● **YOUR TASK**
Return all the data verbatim but without images.

Collection entries
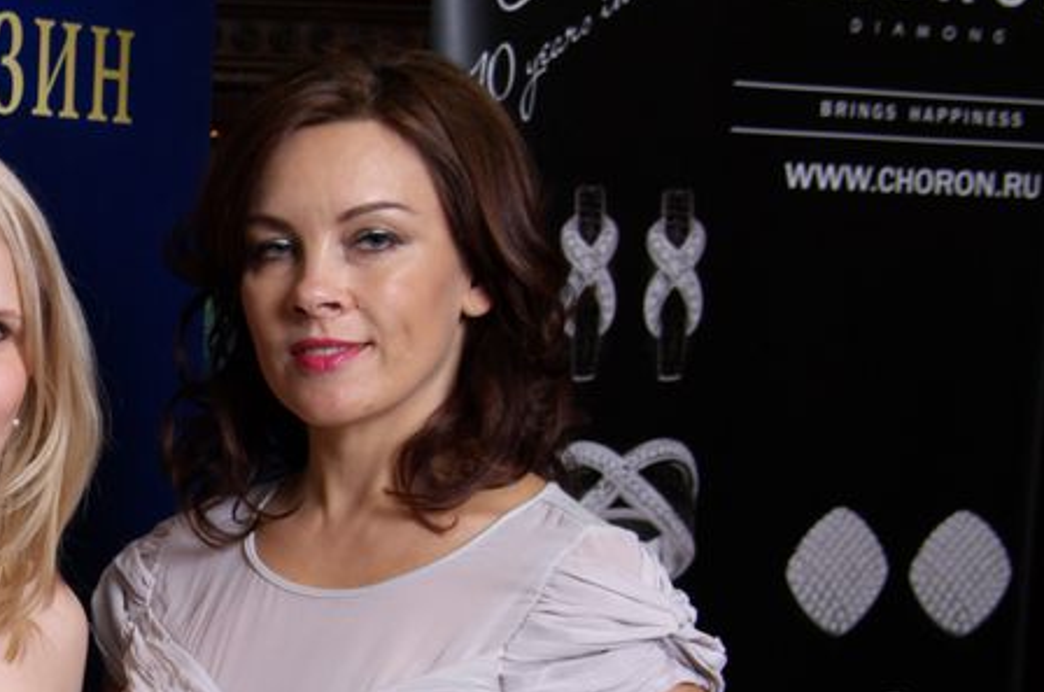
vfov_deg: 13.9
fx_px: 2811
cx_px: -79
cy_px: 576
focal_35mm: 97
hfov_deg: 20.2
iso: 200
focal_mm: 29
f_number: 8
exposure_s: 1/60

● **EXERCISE OUTPUT**
vfov_deg: 13.9
fx_px: 2811
cx_px: -79
cy_px: 576
focal_35mm: 97
hfov_deg: 20.2
iso: 200
focal_mm: 29
f_number: 8
exposure_s: 1/60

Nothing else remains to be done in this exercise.